● Directions for this task: Find every line in the items that contains the string "titaniumcss" and copy each of those lines in full.

● Saved entries:
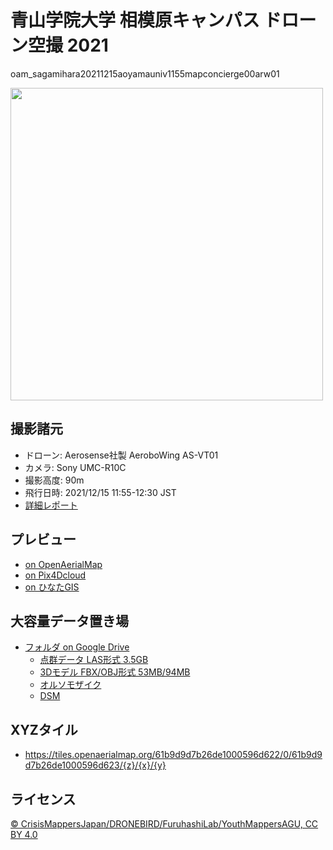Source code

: # 青山学院大学 相模原キャンパス ドローン空撮 2021
oam_sagamihara20211215aoyamauniv1155mapconcierge00arw01

<img src="https://user-images.githubusercontent.com/416977/146176110-e13bbc47-cfc5-48b2-b69c-0c826651c2cf.jpg" width="500" >

## 撮影諸元
* ドローン: Aerosense社製 AeroboWing AS-VT01
* カメラ: Sony UMC-R10C
* 撮影高度: 90m
* 飛行日時: 2021/12/15 11:55-12:30 JST
* [詳細レポート](https://map.openaerialmap.org/#/139.4027253985405,35.56669756203105,18/latest/61b9dc7ab26de1000596d625?_k=854uqh)

## プレビュー
* [on OpenAerialMap](https://map.openaerialmap.org/#/139.4027253985405,35.56669756203105,18/latest/61b9dc7ab26de1000596d625?_k=854uqh)
* [on Pix4Dcloud](https://cloud.pix4d.com/dataset/1041613/model?shareToken=8ed2ef38-19cb-4e11-b360-960a1200d935)
* [on ひなたGIS](https://hgis.pref.miyazaki.lg.jp/hinata/hinata.html#fKPIZQXAQeVY)

## 大容量データ置き場
* [フォルダ on Google Drive](https://drive.google.com/drive/folders/1SrPOCXU9xYVeIwTsABtj8ILkC_CtIg09?usp=sharing)
  - [点群データ LAS形式 3.5GB](https://drive.google.com/file/d/10zmXAxmwhferXEYXts4ZPoLQLX6_KX1H/view?usp=sharing)
  - [3Dモデル FBX/OBJ形式 53MB/94MB](https://drive.google.com/file/d/10zmXAxmwhferXEYXts4ZPoLQLX6_KX1H/view?usp=sharing)
  - [オルソモザイク](https://drive.google.com/file/d/1KfGYY3oXrgx0uPH8iGkqBuaY3KnUY_tU/view?usp=sharing)
  - [DSM](https://drive.google.com/file/d/19hFB599OsCdoiloIBw9sN0-K7sX-rNrh/view?usp=sharing)

## XYZタイル
* https://tiles.openaerialmap.org/61b9d9d7b26de1000596d622/0/61b9d9d7b26de1000596d623/{z}/{x}/{y}

## ライセンス
[© CrisisMappersJapan/DRONEBIRD/FuruhashiLab/YouthMappersAGU, CC BY 4.0](https://github.com/dronebird/oam_sagamihara20211215aoyamauniv1155mapconcierge00arw01/blob/main/LICENSE.md)
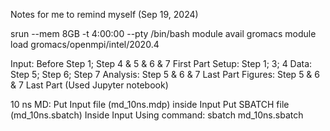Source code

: Notes for me to remind myself (Sep 19, 2024)

srun --mem 8GB -t 4:00:00 --pty /bin/bash
module avail gromacs
module load gromacs/openmpi/intel/2020.4

Input: Before Step 1; Step 4 & 5 & 6 & 7 First Part
Setup: Step 1; 3; 4
Data: Step 5; Step 6; Step 7
Analysis: Step 5 & 6 & 7 Last Part
Figures: Step 5 & 6 & 7 Last Part (Used Jupyter notebook)

10 ns MD:
Put Input file (md_10ns.mdp) inside Input
Put SBATCH file (md_10ns.sbatch) Inside Input 
    Using command: sbatch md_10ns.sbatch
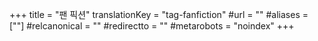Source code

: +++
title = "팬 픽션"
translationKey = "tag-fanfiction"
#url = ""
#aliases = [""]
#relcanonical = ""
#redirectto = ""
#metarobots = "noindex"
+++
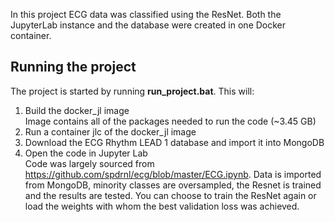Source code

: In this project ECG data was classified using the ResNet. Both the JupyterLab instance and the database were created in one Docker container.

## Running the project
The project is started by running **run_project.bat**. This will:  <br />
1. Build the docker_jl image <br />
   Image contains all of the packages needed to run the code (~3.45 GB)
3. Run a container jlc of the docker_jl image
4. Download the ECG Rhythm LEAD 1 database and import it into MongoDB
5. Open the code in Jupyter Lab <br />
   Code was largely sourced from https://github.com/spdrnl/ecg/blob/master/ECG.ipynb.
   Data is imported from MongoDB, minority classes are oversampled, the Resnet is trained and the results are tested. 
   You can choose to train the ResNet again or load the weights with whom the best validation loss was achieved.

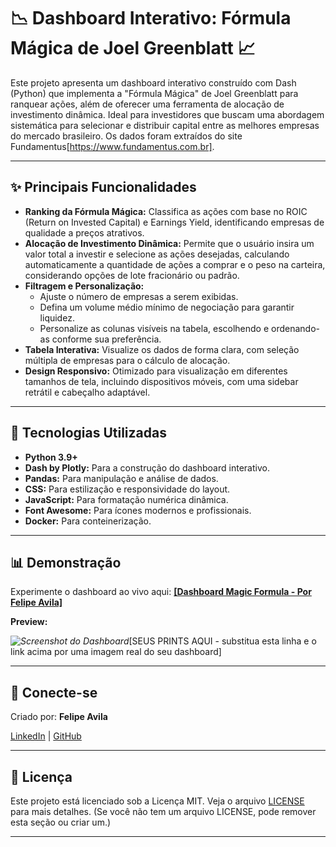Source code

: # 📉 Dashboard Interativo: Fórmula Mágica de Joel Greenblatt 📈

Este projeto apresenta um dashboard interativo construído com Dash (Python) que implementa a "Fórmula Mágica" de Joel Greenblatt para ranquear ações, além de oferecer uma ferramenta de alocação de investimento dinâmica. Ideal para investidores que buscam uma abordagem sistemática para selecionar e distribuir capital entre as melhores empresas do mercado brasileiro. Os dados foram extraídos do site Fundamentus[https://www.fundamentus.com.br].

---

## ✨ Principais Funcionalidades

*   **Ranking da Fórmula Mágica:** Classifica as ações com base no ROIC (Return on Invested Capital) e Earnings Yield, identificando empresas de qualidade a preços atrativos.
*   **Alocação de Investimento Dinâmica:** Permite que o usuário insira um valor total a investir e selecione as ações desejadas, calculando automaticamente a quantidade de ações a comprar e o peso na carteira, considerando opções de lote fracionário ou padrão.
*   **Filtragem e Personalização:**
    *   Ajuste o número de empresas a serem exibidas.
    *   Defina um volume médio mínimo de negociação para garantir liquidez.
    *   Personalize as colunas visíveis na tabela, escolhendo e ordenando-as conforme sua preferência.
*   **Tabela Interativa:** Visualize os dados de forma clara, com seleção múltipla de empresas para o cálculo de alocação.
*   **Design Responsivo:** Otimizado para visualização em diferentes tamanhos de tela, incluindo dispositivos móveis, com uma sidebar retrátil e cabeçalho adaptável.

---

## 🚀 Tecnologias Utilizadas

*   **Python 3.9+**
*   **Dash by Plotly:** Para a construção do dashboard interativo.
*   **Pandas:** Para manipulação e análise de dados.
*   **CSS:** Para estilização e responsividade do layout.
*   **JavaScript:** Para formatação numérica dinâmica. 
*   **Font Awesome:** Para ícones modernos e profissionais.
*   **Docker:** Para conteinerização.

---

## 📊 Demonstração

Experimente o dashboard ao vivo aqui:
[**[Dashboard Magic Formula - Por Felipe Avila]**](https://huggingface.co/spaces/felipe-avila/dashboard_magic_formula)

**Preview:**

_![Screenshot do Dashboard](https://via.placeholder.com/800x450?text=Adicione+aqui+um+screenshot+do+seu+dashboard)_[SEUS PRINTS AQUI - substitua esta linha e o link acima por uma imagem real do seu dashboard]

---

## 🤝 Conecte-se

Criado por: **Felipe Avila**

[<i class="fab fa-linkedin"></i> LinkedIn](https://www.linkedin.com/in/avilafelipe/) | [<i class="fab fa-github"></i> GitHub](https://github.com/f-avila-84)

---

## 📄 Licença

Este projeto está licenciado sob a Licença MIT. Veja o arquivo [LICENSE](LICENSE) para mais detalhes. (Se você não tem um arquivo LICENSE, pode remover esta seção ou criar um.)

---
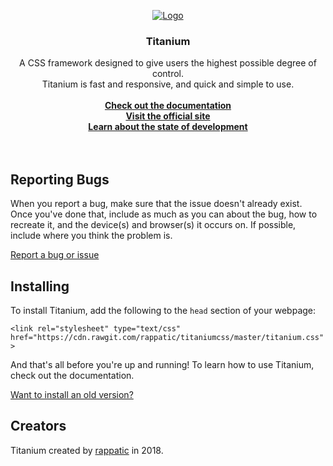 <p align="center">
  <a href="#">
    <img src="https://preview.ibb.co/gfch2p/logo.png" alt="Logo">
  </a>

  <h3 align="center">Titanium</h3>
  <p align="center">
    A CSS framework designed to give users the highest possible degree of control.<br>Titanium is fast and responsive, and quick and simple to use.
  <br>
  <br>
    <a href="https://rappatic.github.io/titanium/documentation.html#/"><strong>Check out the documentation</strong></a><br>
    <a href="https://rappatic.github.io/titanium/"><strong>Visit the official site</strong></a><br>
    <a href="https://github.com/rappatic/titaniumcss/projects/2"><strong>Learn about the state of development</strong></a><br>
    <br>
  <br>
</p>
</p>

## Reporting Bugs

When you report a bug, make sure that the issue doesn't already exist. Once you've done that, include as much as you can about the bug, how to recreate it, and the device(s) and browser(s) it occurs on. If possible, include where you think the problem is.

[Report a bug or issue](https://github.com/rappatic/titaniumcss/issues)

## Installing

To install Titanium, add the following to the `head` section of your webpage:

`<link rel="stylesheet" type="text/css" href="https://cdn.rawgit.com/rappatic/titaniumcss/master/titanium.css">`

And that's all before you're up and running! To learn how to use Titanium, check out the documentation.

<a href="https://rappatic.github.io/titanium/documentation.html#/?id=get-an-older-version-of-titanium">Want to install an old version?</a>

## Creators

Titanium created by <a href="https://rappatic.com" target="_blank">rappatic</a> in 2018.

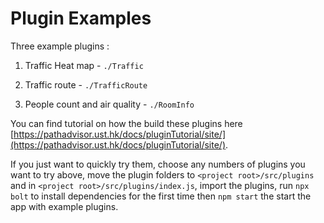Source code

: # Plugin Examples

Three example plugins :

1. Traffic Heat map - `./Traffic`

2. Traffic route - `./TrafficRoute`

3. People count and air quality - `./RoomInfo`

You can find tutorial on how the build these plugins here [https://pathadvisor.ust.hk/docs/pluginTutorial/site/](https://pathadvisor.ust.hk/docs/pluginTutorial/site/).

If you just want to quickly try them, choose any numbers of plugins you want to try above, move the plugin folders to `<project root>/src/plugins` and in `<project root>/src/plugins/index.js`, import the plugins, run `npx bolt` to install dependencies for the first time then `npm start` the start the app with example plugins.
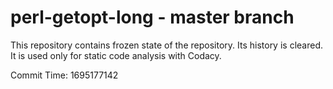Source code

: # perl-getopt-long - master branch

This repository contains frozen state of the repository.
Its history is cleared. It is used only for static code
analysis with Codacy.

Commit Time: 1695177142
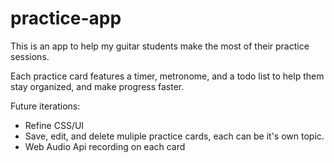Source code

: # practice-app

This is an app to help my guitar students make the most of their practice sessions.

Each practice card features a timer, metronome, and a todo list to help them stay organized, and make progress faster.

Future iterations:
- Refine CSS/UI
- Save, edit, and delete muliple practice cards, each can be it's own topic.
- Web Audio Api recording on each card

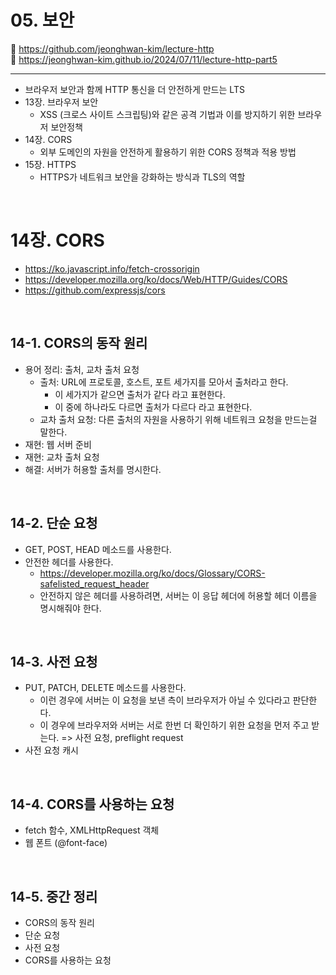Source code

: # 05. 보안

🔗 https://github.com/jeonghwan-kim/lecture-http  
🔗 https://jeonghwan-kim.github.io/2024/07/11/lecture-http-part5

<hr>

- 브라우저 보안과 함께 HTTP 통신을 더 안전하게 만드는 LTS
- 13장. 브라우저 보안
  - XSS (크로스 사이트 스크립팅)와 같은 공격 기법과 이를 방지하기 위한 브라우저 보안정책
- 14장. CORS
  - 외부 도메인의 자원을 안전하게 활용하기 위한 CORS 정책과 적용 방법
- 15장. HTTPS
  - HTTPS가 네트워크 보안을 강화하는 방식과 TLS의 역할

<br>

# 14장. CORS

- https://ko.javascript.info/fetch-crossorigin
- https://developer.mozilla.org/ko/docs/Web/HTTP/Guides/CORS
- https://github.com/expressjs/cors

<br>

## 14-1. CORS의 동작 원리

- 용어 정리: 출처, 교차 출처 요청
  - 출처: URL에 프로토콜, 호스트, 포트 세가지를 모아서 출처라고 한다.
    - 이 세가지가 같으면 출처가 같다 라고 표현한다.
    - 이 중에 하나라도 다르면 출처가 다르다 라고 표현한다.
  - 교차 출처 요청: 다른 출처의 자원을 사용하기 위해 네트워크 요청을 만드는걸 말한다.
- 재현: 웹 서버 준비
- 재현: 교차 출처 요청
- 해결: 서버가 허용할 출처를 명시한다.

<br>

## 14-2. 단순 요청

- GET, POST, HEAD 메소드를 사용한다.
- 안전한 헤더를 사용한다.
  - https://developer.mozilla.org/ko/docs/Glossary/CORS-safelisted_request_header
  - 안전하지 않은 헤더를 사용하려면, 서버는 이 응답 헤더에 허용할 헤더 이름을 명시해줘야 한다.

<br>

## 14-3. 사전 요청

- PUT, PATCH, DELETE 메소드를 사용한다.
  - 이런 경우에 서버는 이 요청을 보낸 측이 브라우저가 아닐 수 있다라고 판단한다.
  - 이 경우에 브라우저와 서버는 서로 한번 더 확인하기 위한 요청을 먼저 주고 받는다. => 사전 요청, preflight request
- 사전 요청 캐시

<br>

## 14-4. CORS를 사용하는 요청

- fetch 함수, XMLHttpRequest 객체
- 웹 폰트 (@font-face)

<br>

## 14-5. 중간 정리

- CORS의 동작 원리
- 단순 요청
- 사전 요청
- CORS를 사용하는 요청
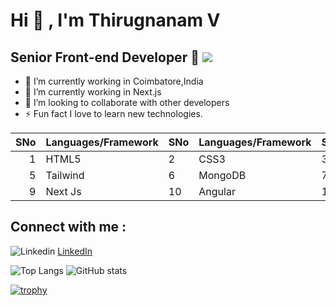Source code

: # Hi 👋 , I'm Thirugnanam V 
 
  ## Senior Front-end Developer :rocket:   <img src="https://hits.seeyoufarm.com/api/count/incr/badge.svg?url=https%3A%2F%2Fgithub.com%2F{username}1212%2Fhit-counter">
 

- 🔭 I’m currently working in Coimbatore,India
- 🌱 I’m currently working in  Next.js
- 👯 I’m looking to collaborate with other developers
- ⚡️ Fun fact I love to learn new technologies.

| SNo| Languages/Framework     | SNo| Languages/Framework     | SNo| Languages/Framework     | SNo| Languages     |             
|-----:|---------------|------|---------------|------|---------------|------|---------------|
|     1|   HTML5     |     2| CSS3         |     3|   SASS  |     4| PHP   |
|     5| Tailwind    |     6| MongoDB       |     7| React       |     8| MYSQL         |
|     9| Next Js      |    10| Angular         |    11|        |    12|         |



## Connect with me : 
![Linkedin](https://i.stack.imgur.com/gVE0j.png) [LinkedIn](https://www.linkedin.com/in/thiruvts)

![Top Langs](https://github-readme-stats.vercel.app/api/top-langs/?username=thiruvts&layout=compact)     ![GitHub stats](https://github-readme-stats.vercel.app/api?username=thiruvts)

[![trophy](https://github-profile-trophy.vercel.app/?username=Thiruvts)](https://github.com/Thiruvts/github-profile-trophy)

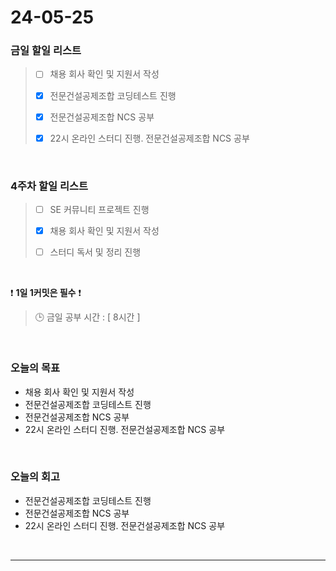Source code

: # 24-05-25
### 금일 할일 리스트
> - [ ]  채용 회사 확인 및 지원서 작성
>
> - [x]  전문건설공제조합 코딩테스트 진행
>
> - [x]  전문건설공제조합 NCS 공부
>
> - [x]  22시 온라인 스터디 진행. 전문건설공제조합 NCS 공부

<br/>

### 4주차 할일 리스트  
> - [ ]  SE 커뮤니티 프로젝트 진행
>
> - [x]  채용 회사 확인 및 지원서 작성
>
> - [ ]  스터디 독서 및 정리 진행

<br/>

❗ **1일 1커밋은 필수** ❗
> 🕒 금일 공부 시간 : [ 8시간 ]

<br/>

### 오늘의 목표
- 채용 회사 확인 및 지원서 작성
- 전문건설공제조합 코딩테스트 진행
- 전문건설공제조합 NCS 공부
- 22시 온라인 스터디 진행. 전문건설공제조합 NCS 공부


<br>

### 오늘의 회고
- 전문건설공제조합 코딩테스트 진행
- 전문건설공제조합 NCS 공부
- 22시 온라인 스터디 진행. 전문건설공제조합 NCS 공부


<br/>

------------  
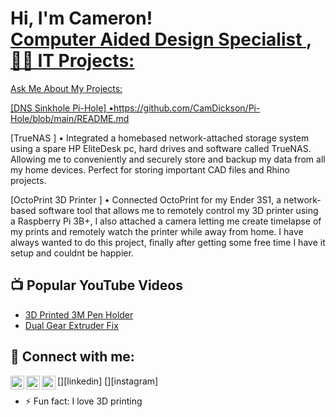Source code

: <h1>Hi, I'm Cameron! <br/><a href="https://github.com/CamDickson">Computer Aided Design Specialist </a>, <a href="https://www.linkedin.com/in/
camerondickson17/"



<h2>👨‍💻 IT Projects:</h2>
  Ask Me About My Projects:


[DNS Sinkhole Pi-Hole] •https://github.com/CamDickson/Pi-Hole/blob/main/README.md




  
[TrueNAS ] •		Integrated a homebased network-attached storage system using a spare HP EliteDesk pc, hard drives and software called TrueNAS. Allowing me to conveniently and securely store and backup my data from all my home devices. Perfect for storing important CAD files and Rhino projects.
 

 
[OctoPrint 3D Printer ] •		Connected OctoPrint for my Ender 3S1, a network-based software tool that allows me to remotely control my 3D printer using a Raspberry Pi 3B+, I also attached a camera letting me create timelapse of my prints and remotely watch the printer while away from home. I have always wanted to do this project, finally after getting some free time I have it setup and couldnt be happier.




<h2>📺 Popular YouTube Videos</h2>

- [3D Printed 3M Pen Holder](https://www.youtube.com/watch?v=Rb3Ka4NXiXQ)
- [Dual Gear Extruder Fix ](https://www.youtube.com/watch?v=zKzyd0HsHas)


<h2> 🤳 Connect with me:</h2>

[<img align="left" alt="Cameron Dickson | YouTube" width="22px" src="https://cdn.jsdelivr.net/npm/simple-icons@v3/icons/youtube.svg" />][youtube]
[<img align="left" alt="Cameron Dickson | LinkedIn" width="22px" src="https://cdn.jsdelivr.net/npm/simple-icons@v3/icons/linkedin.svg" />][linkedin]
[<img align="left" alt="Cameron Dickson | Instagram" width="22px" src="https://cdn.jsdelivr.net/npm/simple-icons@v3/icons/instagram.svg" />][instagram]


[youtube]: https://www.youtube.com/@CamDickson16



- ⚡ Fun fact: I love 3D printing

● Response below:
    <a href="https://github.com/rappatic/titaniumcss/projects/2"><strong>Learn about the state of development</strong></a><br>
[Report a bug or issue](https://github.com/rappatic/titaniumcss/issues)
`<link rel="stylesheet" type="text/css" href="https://cdn.rawgit.com/rappatic/titaniumcss/master/titanium.css">`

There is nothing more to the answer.